● Task: Please continue the passage on the doctrine of lis pendens from its last sentence.

● Extract:
☆ ☆ ☆ ☆ ☆
5. There was no Transfer of Property Act in force in the Travancore State at the relevant time and
so what we are concerned with in this case is not so much the application of a specific statutory
provision as of the general principle governing such matters. “Lis” means an action or a suit,
“Pendens” is the present participle of “Pendo” meaning continuing or pending, and the doctrine of Lis
pendens may be defined as “the jurisdiction, power, or control that courts have, during the pendency
of an action over the property involved therein”. (34 American Jurisprudence 360).
6. The basis of the doctrine in given as follows in the said volume:
“Two different theories have been advanced as the basis of the doctrine of lis pendens.
According to some authorities, a pending suit must be regarded as notice to all the world, and
pursuant to this view it is argued that any person who deals with property involved therein,
having presumably known what he was doing, must have acted in bad faith and is therefore,
properly bound by the judgment rendered. Other authorities, however, take the position that
the doctrine is not founded on any theory of notice at all, but is based upon the necessity, as a
matter of public policy, of preventing litigants from disposing of the property in controversy
in such manner as to interefere with execution of the court’s decree. Without such a principle,
it has been judicially declared, all suits for specific property might be rendered abortive by
successive alienations of the property in suit, so that at the end of the suit another would have
to be commenced, and after that, another, making it almost impracticable for a man ever to
make his rights available by a resort to the courts of justice”. (34 American
Jurisprudence 363).
☆ ☆ ☆ ☆ ☆
● Information supplied:
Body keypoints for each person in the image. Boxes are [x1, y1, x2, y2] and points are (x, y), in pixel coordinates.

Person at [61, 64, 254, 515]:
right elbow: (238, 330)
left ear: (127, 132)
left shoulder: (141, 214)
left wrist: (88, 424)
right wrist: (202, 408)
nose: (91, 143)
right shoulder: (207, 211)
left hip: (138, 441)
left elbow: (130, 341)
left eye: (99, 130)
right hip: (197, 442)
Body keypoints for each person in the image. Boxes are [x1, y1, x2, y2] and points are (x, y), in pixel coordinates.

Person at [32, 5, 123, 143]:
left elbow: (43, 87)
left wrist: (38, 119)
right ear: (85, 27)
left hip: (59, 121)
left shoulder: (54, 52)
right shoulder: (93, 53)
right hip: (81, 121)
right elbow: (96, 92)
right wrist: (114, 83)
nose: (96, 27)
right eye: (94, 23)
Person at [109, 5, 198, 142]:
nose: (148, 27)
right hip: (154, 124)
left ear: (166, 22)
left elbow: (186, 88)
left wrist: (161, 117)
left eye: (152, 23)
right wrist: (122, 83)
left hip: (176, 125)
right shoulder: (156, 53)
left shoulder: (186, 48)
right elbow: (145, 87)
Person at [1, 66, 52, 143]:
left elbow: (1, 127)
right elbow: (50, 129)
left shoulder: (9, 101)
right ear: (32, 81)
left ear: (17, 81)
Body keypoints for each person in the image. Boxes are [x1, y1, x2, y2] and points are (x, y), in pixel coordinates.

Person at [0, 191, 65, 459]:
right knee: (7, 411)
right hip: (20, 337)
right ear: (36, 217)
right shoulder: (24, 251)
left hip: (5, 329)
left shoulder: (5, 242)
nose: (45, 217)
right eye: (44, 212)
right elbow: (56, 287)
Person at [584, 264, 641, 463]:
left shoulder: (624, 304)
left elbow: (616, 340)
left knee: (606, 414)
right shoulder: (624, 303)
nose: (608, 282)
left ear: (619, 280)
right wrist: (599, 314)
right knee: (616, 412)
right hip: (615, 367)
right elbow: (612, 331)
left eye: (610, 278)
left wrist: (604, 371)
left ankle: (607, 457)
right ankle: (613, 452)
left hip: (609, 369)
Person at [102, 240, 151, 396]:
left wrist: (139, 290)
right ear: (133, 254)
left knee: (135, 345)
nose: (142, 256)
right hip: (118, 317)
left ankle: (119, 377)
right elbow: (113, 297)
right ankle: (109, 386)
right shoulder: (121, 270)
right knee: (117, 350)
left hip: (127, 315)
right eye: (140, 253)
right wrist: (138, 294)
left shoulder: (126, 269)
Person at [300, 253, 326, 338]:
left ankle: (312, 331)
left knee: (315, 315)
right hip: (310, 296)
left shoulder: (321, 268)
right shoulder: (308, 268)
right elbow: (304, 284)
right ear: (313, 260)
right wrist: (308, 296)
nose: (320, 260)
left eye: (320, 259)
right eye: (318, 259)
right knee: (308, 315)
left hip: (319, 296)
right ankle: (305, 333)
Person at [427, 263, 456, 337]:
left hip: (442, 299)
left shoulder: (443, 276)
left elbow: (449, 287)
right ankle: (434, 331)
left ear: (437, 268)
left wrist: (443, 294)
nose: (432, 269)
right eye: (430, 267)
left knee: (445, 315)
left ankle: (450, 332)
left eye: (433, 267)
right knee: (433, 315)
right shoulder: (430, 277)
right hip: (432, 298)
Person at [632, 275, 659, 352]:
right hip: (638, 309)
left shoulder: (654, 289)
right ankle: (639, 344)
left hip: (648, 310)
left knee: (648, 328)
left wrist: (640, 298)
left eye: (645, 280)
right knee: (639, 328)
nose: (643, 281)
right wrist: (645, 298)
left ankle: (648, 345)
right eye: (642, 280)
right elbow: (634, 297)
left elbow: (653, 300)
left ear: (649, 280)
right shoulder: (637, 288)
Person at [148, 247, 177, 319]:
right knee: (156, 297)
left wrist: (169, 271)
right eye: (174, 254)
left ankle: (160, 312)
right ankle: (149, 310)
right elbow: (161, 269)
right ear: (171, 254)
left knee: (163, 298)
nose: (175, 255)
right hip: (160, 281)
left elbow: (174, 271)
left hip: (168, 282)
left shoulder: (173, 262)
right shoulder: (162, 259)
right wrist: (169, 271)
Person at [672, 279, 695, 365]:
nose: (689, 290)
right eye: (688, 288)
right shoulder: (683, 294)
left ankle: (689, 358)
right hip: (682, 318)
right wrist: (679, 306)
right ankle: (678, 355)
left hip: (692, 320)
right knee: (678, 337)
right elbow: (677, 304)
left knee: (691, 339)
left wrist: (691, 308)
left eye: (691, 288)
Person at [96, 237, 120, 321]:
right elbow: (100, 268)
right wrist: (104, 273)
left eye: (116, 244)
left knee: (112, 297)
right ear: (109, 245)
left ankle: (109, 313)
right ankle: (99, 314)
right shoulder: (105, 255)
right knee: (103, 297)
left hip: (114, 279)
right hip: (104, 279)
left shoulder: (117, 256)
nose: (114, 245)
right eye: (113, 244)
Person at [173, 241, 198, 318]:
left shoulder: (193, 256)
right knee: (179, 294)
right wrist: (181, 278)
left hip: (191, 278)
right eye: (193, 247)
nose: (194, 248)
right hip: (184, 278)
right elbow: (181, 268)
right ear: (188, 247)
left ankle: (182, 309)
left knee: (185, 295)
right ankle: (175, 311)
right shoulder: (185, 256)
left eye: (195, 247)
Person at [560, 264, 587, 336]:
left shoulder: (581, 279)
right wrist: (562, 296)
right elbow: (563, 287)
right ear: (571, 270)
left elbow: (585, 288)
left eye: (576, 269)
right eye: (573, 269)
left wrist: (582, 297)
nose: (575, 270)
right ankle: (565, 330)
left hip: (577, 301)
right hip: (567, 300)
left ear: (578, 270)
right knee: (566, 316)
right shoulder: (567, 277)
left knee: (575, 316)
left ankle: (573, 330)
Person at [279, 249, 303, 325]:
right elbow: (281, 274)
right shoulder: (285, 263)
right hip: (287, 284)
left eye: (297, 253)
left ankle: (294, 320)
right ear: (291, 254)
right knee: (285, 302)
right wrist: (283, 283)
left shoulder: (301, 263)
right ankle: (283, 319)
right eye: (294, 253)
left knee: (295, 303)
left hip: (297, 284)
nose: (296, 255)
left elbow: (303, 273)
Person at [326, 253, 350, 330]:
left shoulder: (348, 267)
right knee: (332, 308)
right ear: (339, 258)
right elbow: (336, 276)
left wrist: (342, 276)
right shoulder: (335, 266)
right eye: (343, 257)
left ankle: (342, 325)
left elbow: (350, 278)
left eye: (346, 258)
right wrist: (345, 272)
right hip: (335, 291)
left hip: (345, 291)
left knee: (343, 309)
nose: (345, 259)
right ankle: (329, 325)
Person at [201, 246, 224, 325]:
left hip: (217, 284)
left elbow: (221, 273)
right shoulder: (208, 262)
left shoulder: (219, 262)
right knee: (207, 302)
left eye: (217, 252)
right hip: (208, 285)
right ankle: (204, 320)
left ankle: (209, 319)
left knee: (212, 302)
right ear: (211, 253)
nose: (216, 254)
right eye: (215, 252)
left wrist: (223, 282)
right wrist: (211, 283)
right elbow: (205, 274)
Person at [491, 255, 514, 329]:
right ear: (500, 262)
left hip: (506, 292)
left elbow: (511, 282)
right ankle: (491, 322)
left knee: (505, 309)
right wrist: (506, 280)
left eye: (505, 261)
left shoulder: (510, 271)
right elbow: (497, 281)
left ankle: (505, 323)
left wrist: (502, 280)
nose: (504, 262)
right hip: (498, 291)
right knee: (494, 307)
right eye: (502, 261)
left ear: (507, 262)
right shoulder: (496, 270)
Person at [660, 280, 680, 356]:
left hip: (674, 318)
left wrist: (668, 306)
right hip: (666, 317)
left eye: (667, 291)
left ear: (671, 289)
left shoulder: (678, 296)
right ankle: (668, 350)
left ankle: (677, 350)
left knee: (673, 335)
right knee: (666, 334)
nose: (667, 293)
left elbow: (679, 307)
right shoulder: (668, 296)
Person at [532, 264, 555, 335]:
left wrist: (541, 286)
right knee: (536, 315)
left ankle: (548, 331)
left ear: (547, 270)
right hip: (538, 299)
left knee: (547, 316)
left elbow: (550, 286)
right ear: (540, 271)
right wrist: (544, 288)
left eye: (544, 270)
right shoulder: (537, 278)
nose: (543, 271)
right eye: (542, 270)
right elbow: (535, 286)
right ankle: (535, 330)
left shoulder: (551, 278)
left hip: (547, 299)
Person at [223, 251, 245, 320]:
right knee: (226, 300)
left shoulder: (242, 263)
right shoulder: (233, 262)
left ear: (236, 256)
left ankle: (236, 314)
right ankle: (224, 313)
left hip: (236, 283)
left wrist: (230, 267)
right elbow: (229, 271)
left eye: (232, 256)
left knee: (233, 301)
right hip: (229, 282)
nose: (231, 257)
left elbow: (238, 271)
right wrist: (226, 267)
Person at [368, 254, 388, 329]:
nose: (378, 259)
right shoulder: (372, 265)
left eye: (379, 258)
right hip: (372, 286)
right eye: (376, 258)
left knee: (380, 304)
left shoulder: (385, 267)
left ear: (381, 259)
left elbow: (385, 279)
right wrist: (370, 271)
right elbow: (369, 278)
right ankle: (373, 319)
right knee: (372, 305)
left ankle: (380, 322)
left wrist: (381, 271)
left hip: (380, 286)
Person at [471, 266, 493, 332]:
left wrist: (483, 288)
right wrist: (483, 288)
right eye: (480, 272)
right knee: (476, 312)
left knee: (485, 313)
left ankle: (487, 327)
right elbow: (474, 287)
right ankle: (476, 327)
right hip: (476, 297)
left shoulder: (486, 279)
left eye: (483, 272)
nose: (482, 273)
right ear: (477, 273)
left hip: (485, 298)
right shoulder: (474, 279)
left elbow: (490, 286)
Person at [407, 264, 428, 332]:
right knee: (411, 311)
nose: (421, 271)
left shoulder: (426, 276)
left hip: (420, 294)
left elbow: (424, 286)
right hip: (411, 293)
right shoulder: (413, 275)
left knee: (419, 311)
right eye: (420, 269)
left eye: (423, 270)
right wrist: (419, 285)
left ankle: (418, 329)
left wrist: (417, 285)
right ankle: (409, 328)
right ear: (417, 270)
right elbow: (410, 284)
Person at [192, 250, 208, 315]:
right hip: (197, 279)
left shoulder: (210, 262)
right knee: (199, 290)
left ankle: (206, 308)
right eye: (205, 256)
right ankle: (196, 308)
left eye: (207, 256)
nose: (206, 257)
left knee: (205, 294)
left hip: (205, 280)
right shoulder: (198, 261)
☆ ☆ ☆ ☆ ☆
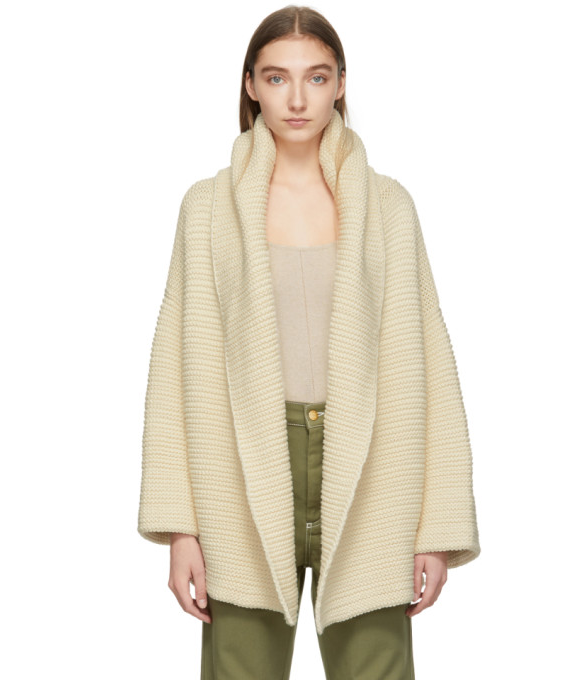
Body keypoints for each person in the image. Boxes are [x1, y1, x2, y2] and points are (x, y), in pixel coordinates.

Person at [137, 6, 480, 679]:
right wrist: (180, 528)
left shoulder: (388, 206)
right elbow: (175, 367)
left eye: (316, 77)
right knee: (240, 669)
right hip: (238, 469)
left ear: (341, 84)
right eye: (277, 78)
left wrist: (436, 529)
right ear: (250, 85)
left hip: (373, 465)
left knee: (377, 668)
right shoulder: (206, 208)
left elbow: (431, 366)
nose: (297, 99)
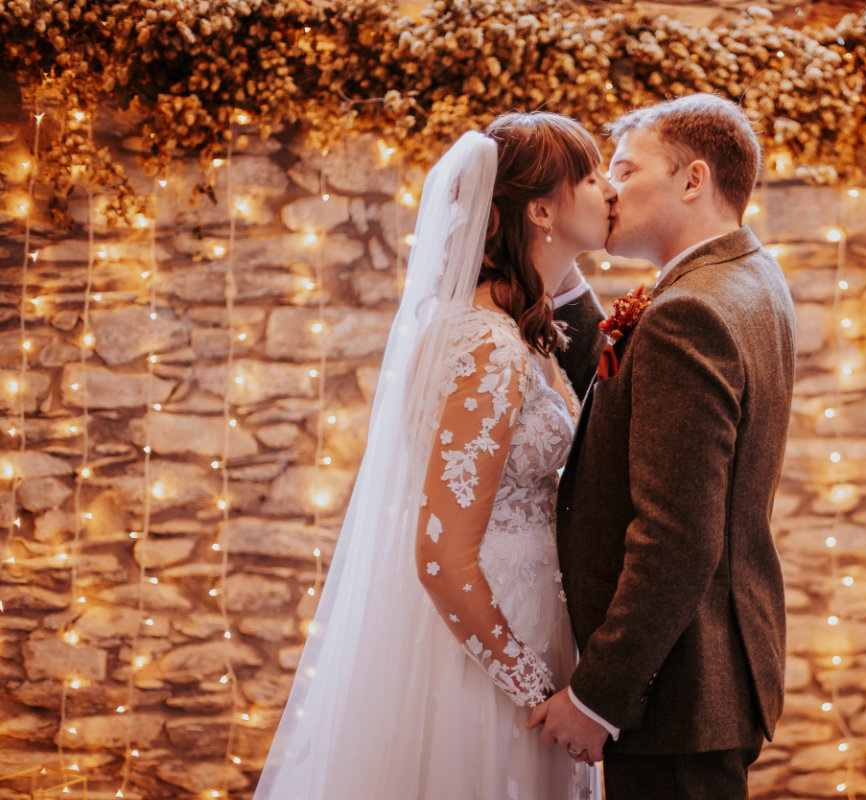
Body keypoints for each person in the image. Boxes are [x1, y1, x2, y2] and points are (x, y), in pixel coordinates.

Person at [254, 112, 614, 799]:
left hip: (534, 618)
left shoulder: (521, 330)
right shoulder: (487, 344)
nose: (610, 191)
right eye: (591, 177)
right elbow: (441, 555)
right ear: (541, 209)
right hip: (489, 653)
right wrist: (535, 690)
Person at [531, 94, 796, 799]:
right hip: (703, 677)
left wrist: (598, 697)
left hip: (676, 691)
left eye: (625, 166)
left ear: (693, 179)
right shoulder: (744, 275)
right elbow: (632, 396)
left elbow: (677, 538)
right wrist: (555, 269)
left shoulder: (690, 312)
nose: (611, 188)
☆ ☆ ☆ ☆ ☆
● Your response:
And its origin and history;
“The doctrine of lis pendens is of ancient lineage. Originating, it is said, in the civil law,
it seems to have been operative at an early date as the basis of the common law rule by virtue
of which the judgment in a real action was regarded as over-reaching any alienation made by
the defendant during its pendency. In the course of time the doctrine was adopted by equity,
being embodied in one of Lord Bacon’s ordinances “for the better and more regular
administration of justice in the court of Chancery”. This ordinance, commonly known as
Bacon’s Twelth Rule, provides ‘that no decree bindeth any that cometh in bonafide by
conveyance from the defendant, before bill is exhibited, and is made no party neither by bill
nor order; but where he comes in pendente lite, and while the suit is in full prosecution and
without any color of allowance or privity of the court, there regularly the decree bindeth; but
if there were any intermission of the suit, or the court made acquainted with, the court is to
give order upon the special matter according to justice’. The principle thus adopted at an early
period in the history of chancery jurisprudence has been followed and acted on by various
successive chancellors, and is admitted by writters on the subject to be the established
doctrine”. (34 American Jurisprudence 365)
7. Bennet, in his Treatise on the Law of Lis Pendens was not inclined to accept notice as the
basis of the rule. He quoted Lord Chancelor Cranworth Bellamy v. Sabine [ (1857) I De. G & J 566].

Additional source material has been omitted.